Acute vs. chronic pain. Clinical guidelines draw a clear line at three months. If your pain is newer than that, a short course of treatment (sometimes as few as one to six visits per episode) may resolve a mild flare. Moderate to severe acute episodes typically call for two to three visits per week over two to four weeks. Chronic pain lasting longer than three months often requires ongoing management rather than a fixed endpoint, which is why total visit counts for chronic conditions are harder to pin down.
Your specific condition. A simple neck or back strain generally resolves faster than a disc herniation or nerve-related pain like sciatica. Conditions involving joint hypermobility require a more cautious approach, sometimes using gentler techniques and fewer high-force adjustments to avoid overstressing already-loose joints.
How you respond. A good chiropractor reassesses your progress regularly. The clinical practice guideline for chronic musculoskeletal pain recommends re-evaluation every two to four weeks during active treatment and at minimum every six visits during ongoing care. If you’re not improving, the plan should change.
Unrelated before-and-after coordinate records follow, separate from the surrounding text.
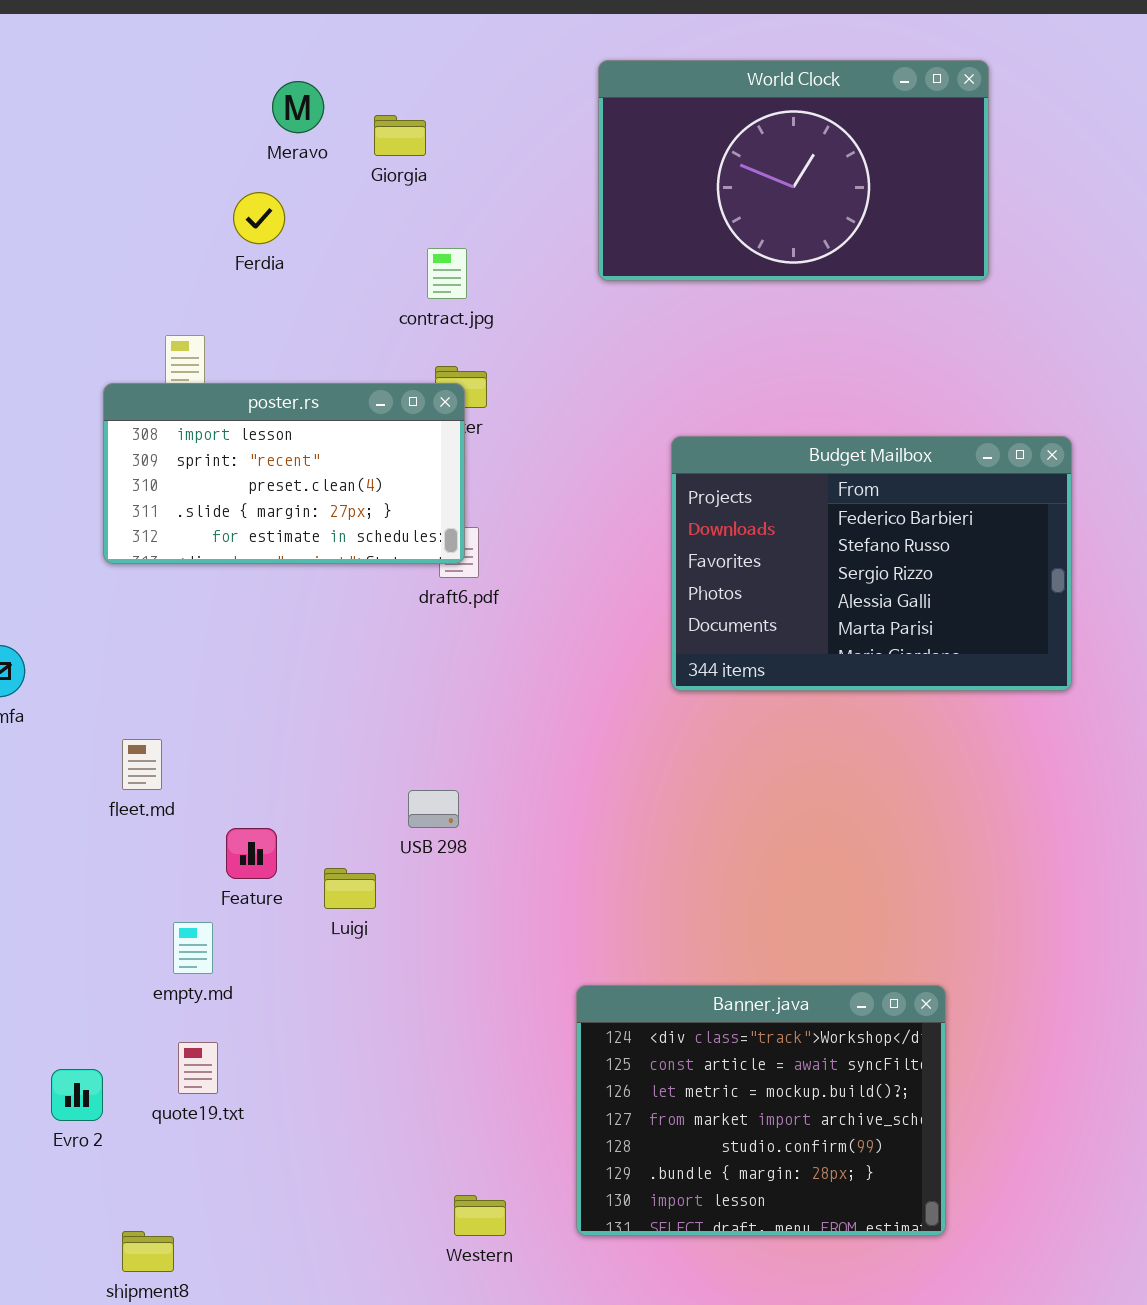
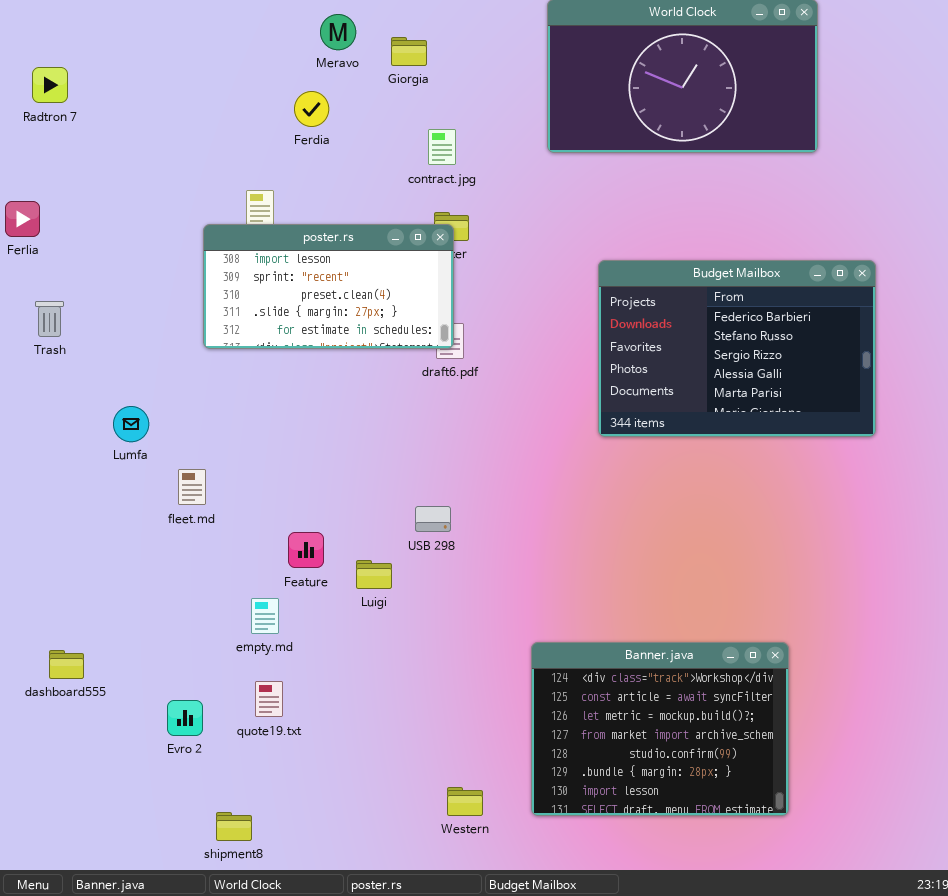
fleet.md: [122,739,162,790] -> [178,469,206,505], moved

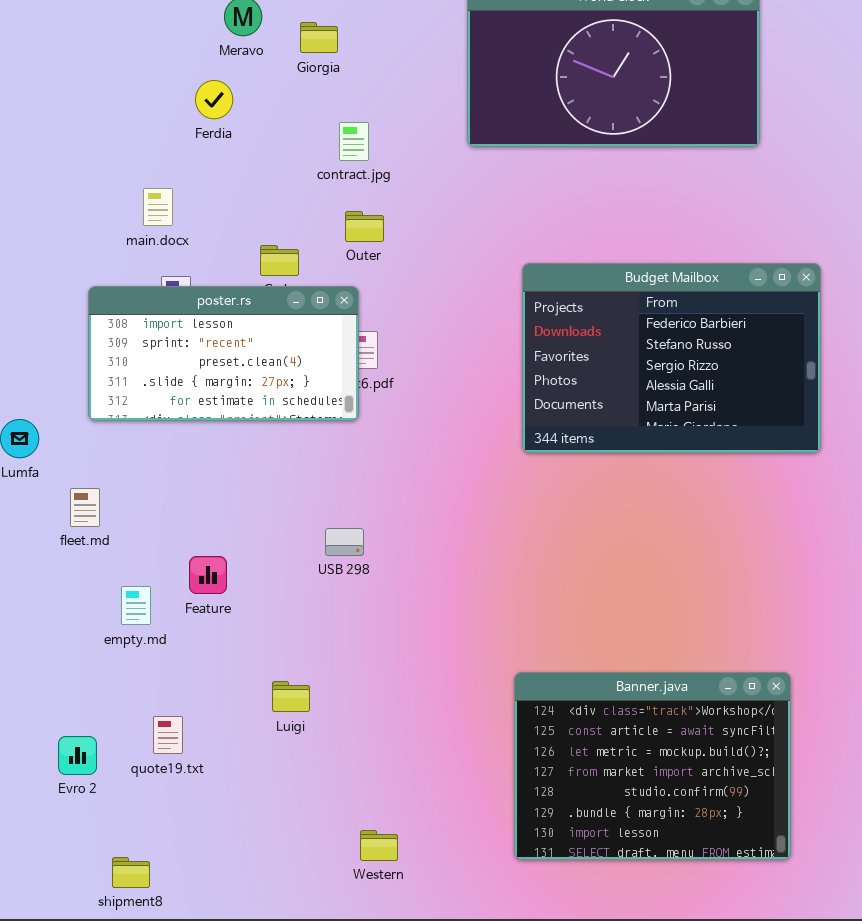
poster.rs: [203,224,454,349] -> [88,286,359,421], moved
Luigi: [356,560,392,589] -> [272,681,310,712], moved
empty.md: [251,598,279,634] -> [121,586,151,625], moved
Banner.java: [531,642,789,816] -> [514,672,791,860], moved

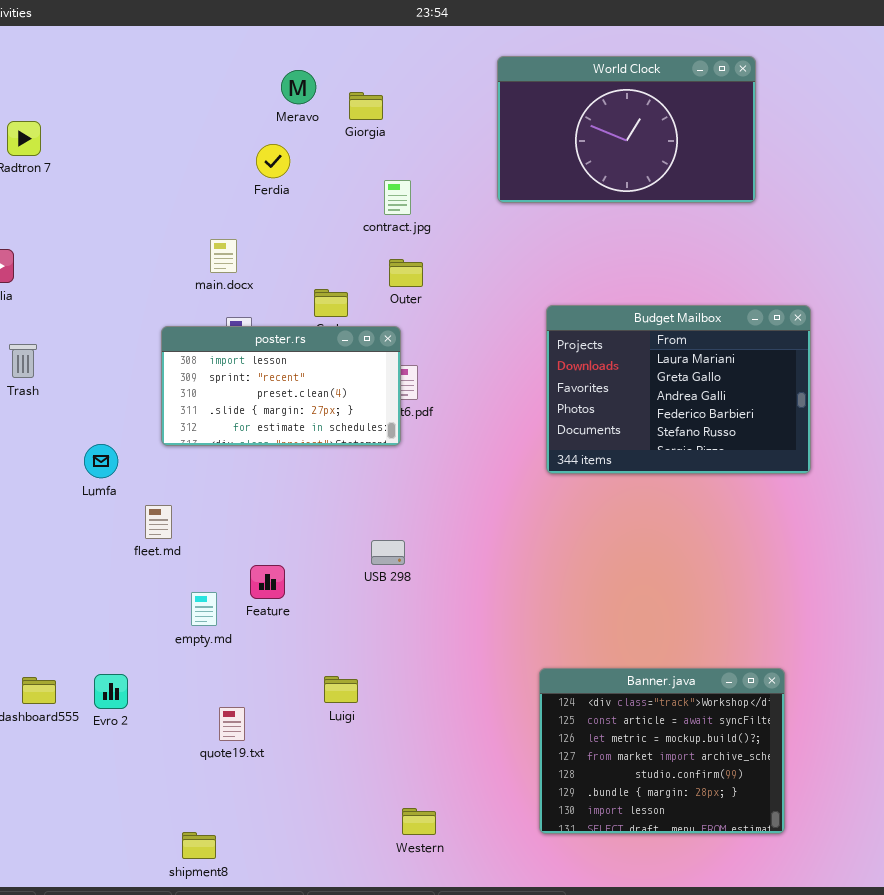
Budget Mailbox: [522,263,821,453] -> [546,305,811,474], scrolled up 3 rows
Evro 2: [58,736,97,775] -> [94,674,128,709], moved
How to Tell If You’re Getting Too Many
One legitimate concern people have is whether their chiropractor is recommending more visits than necessary. A few signs suggest the treatment plan may need a second look.
If your pain hasn’t changed at all after four to six weeks of consistent treatment, the approach likely isn’t working for your condition. Continued adjustments without measurable improvement in pain, range of motion, or daily function is a red flag. CMS uses a practical standard here: once your condition has stabilized and no further objective improvement is expected, additional adjustments are considered maintenance rather than corrective care.
Be cautious of treatment plans that lock you into a large prepaid package of visits (30, 50, or more) before your chiropractor has seen how you respond to the first few sessions. A reasonable plan starts with a shorter initial commitment, reassesses, and adjusts from there. The clinical guideline for chronic pain explicitly advises against a “curative model” approach, where a fixed number of sessions is expected to eliminate the problem entirely. Chronic pain management is ongoing and adaptive, not one-size-fits-all.
A Realistic Total for Common Scenarios
- Mild flare-up of existing back or neck pain: 1 to 6 visits over a few weeks.
- New moderate injury (strain, sprain, stiffness): 12 to 20 visits over 8 to 12 weeks, tapering from 2 to 3 times per week down to once weekly.
- Chronic low back or neck pain: An initial intensive phase of 15 to 24 visits, potentially followed by 1 to 2 maintenance visits per month for as long as they provide benefit.
In the large observational study of chronic pain patients, the most common visit pattern was monthly or less (about 36% of patients), followed by biweekly to monthly (26%), and weekly to biweekly (22%). Only about 12% of patients visited more than once per week on an ongoing basis. This suggests that most people with chronic conditions settle into a relatively low-frequency schedule after the initial phase.
The bottom line: expect the heaviest visit schedule in the first month, a gradual reduction over the next one to two months, and then a personal decision about whether periodic maintenance visits are worth it for you.